思考や行動を歪める感情の取り扱い

一心塾だより 第30号

 不安、自己否定、怒り、無気力、執着、嫉妬、孤独感、劣等感、自責感、めんどくさい、自己憐憫・・・ネガティブ感情を挙げたらキリがないのですが、これらは強い引力で心を引きずり込み、思考や行動を歪めます。逆に「自分は何でもできる凄いやつだ」、「皆自分より劣っている」などのポジティブ過ぎる感情も、同じ理由で思考や行動を歪めます。誰でも一つか二つ、そうした感情と<お友だち>しているのではないでしょうか。それによって物事や人間関係を正しく認識することができないでいます。
 多くの人は自分がどんな感情に陥りやすいか気づいています。でも気づいているのに、そこに引きずり込まれることに対して防衛策を持っていません。引きずり込まれ、その感情に浸ることはちょっとした快感も伴い、依存的になっているからです。脳から快感ホルモンが出ているのかもしれないですね。
 でもこのことを知ったのなら、ぜひそうした感情に引きずり込まれないよう踏みとどまってください。踏みとどまるとは、その感情をベースに思考しないことです。その感情に対して安全な距離を保ちながら、30秒ほどフェルトセンスが立ち上がるのを待ってください。

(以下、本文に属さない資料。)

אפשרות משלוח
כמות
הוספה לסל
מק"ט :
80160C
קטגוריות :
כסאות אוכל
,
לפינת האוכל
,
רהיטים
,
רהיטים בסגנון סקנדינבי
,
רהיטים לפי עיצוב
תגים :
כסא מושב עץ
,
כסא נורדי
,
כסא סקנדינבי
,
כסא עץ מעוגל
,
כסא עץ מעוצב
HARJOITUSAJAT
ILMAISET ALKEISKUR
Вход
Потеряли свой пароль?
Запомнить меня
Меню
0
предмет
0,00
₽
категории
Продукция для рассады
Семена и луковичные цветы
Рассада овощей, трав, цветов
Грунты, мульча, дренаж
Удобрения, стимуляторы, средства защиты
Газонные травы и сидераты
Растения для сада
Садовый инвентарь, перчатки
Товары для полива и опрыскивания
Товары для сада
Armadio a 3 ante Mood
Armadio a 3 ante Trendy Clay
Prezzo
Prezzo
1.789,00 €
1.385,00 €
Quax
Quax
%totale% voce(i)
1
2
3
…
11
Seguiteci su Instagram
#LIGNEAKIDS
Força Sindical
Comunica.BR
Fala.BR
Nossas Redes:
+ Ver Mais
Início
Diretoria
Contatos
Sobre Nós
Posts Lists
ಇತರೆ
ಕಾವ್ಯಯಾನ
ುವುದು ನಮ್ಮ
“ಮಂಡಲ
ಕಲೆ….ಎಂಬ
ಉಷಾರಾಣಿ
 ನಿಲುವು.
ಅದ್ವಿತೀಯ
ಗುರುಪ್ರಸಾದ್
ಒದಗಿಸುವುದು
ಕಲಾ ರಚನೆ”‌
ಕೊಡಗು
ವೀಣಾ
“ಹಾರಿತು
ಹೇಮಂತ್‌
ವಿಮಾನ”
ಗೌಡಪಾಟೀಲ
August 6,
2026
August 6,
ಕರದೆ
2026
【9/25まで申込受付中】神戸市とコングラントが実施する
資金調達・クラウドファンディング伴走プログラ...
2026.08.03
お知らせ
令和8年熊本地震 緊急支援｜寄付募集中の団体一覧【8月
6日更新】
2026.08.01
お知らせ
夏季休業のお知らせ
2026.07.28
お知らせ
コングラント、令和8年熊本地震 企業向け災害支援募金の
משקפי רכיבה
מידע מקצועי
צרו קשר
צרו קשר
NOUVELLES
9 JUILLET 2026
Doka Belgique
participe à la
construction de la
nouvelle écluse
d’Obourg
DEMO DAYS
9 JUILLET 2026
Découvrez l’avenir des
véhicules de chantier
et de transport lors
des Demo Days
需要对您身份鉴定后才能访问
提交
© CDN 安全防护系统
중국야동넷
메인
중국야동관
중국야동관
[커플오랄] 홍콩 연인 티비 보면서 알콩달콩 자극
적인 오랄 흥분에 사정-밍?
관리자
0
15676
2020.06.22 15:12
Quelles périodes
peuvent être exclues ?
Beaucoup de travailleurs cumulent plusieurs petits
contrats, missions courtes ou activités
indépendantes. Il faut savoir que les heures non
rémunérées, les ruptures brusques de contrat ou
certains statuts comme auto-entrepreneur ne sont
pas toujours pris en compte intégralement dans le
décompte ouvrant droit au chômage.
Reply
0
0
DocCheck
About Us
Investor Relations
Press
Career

 難しいでしょうか。これを難しく感じる人は、マインドフルネスを練習してください。しばらく呼吸を観察するだけで結構です。その間何も考えないようにしてください。筋肉の伸びを感じながらヨーガのポーズを行うマインドフルネス・ヨーガもお勧めです。そして再度感情と向き合ってみてください。セルフ・フォーカシングです。
 日々セルフ・フォーカシングすることでそうした感情に引きずり込まれないようになります。毎日の練習が大事です。毎日練習しないと、そうした感情に対抗できるようにならないのです。毎日やれば効果は確実に実感できます。物事がよりクリアに見え、人間関係が楽になります。そしてフォーカシングのリスナーとしても上達します。